ENergy Efficient Adaptive Computing with multi-grain heterogeneous architectures Bristol University, [email protected]
Heterogeneous chips that combine CPUs and FPGAs can distribute processing so that the algorithm tasks are mapped onto the most suitable processing element. New software-defined high-level design environments for these chips use general purpose languages such as C++ and OpenCL for hardware and interface generation without the need for register transfer language expertise. These advances in hardware compilers have resulted in significant increases in FPGA design productivity. In this research, we investigate how to enhance an existing software-defined framework to reduce overheads and enable the utilization of all the available CPU cores in parallel with the FPGA hardware accelerators.

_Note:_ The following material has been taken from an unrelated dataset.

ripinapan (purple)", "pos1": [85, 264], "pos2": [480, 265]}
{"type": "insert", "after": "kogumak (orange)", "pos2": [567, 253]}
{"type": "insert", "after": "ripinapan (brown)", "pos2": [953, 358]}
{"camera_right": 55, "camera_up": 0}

Instead of selecting the best processing element for a task and simply offloading onto it, we introduce two schedulers, Dynamic and LogFit, which distribute the tasks among all the resources in an optimal manner. A new platform is created based on interrupts that removes spin-locks and allows the processing cores to sleep when not performing useful work. For a compute-intensive application, we obtained up to 45.56% more throughput and 17.89% less energy consumption when all devices of a Zynq-7000 SoC collaborate in the computation compared against FPGA-only execution.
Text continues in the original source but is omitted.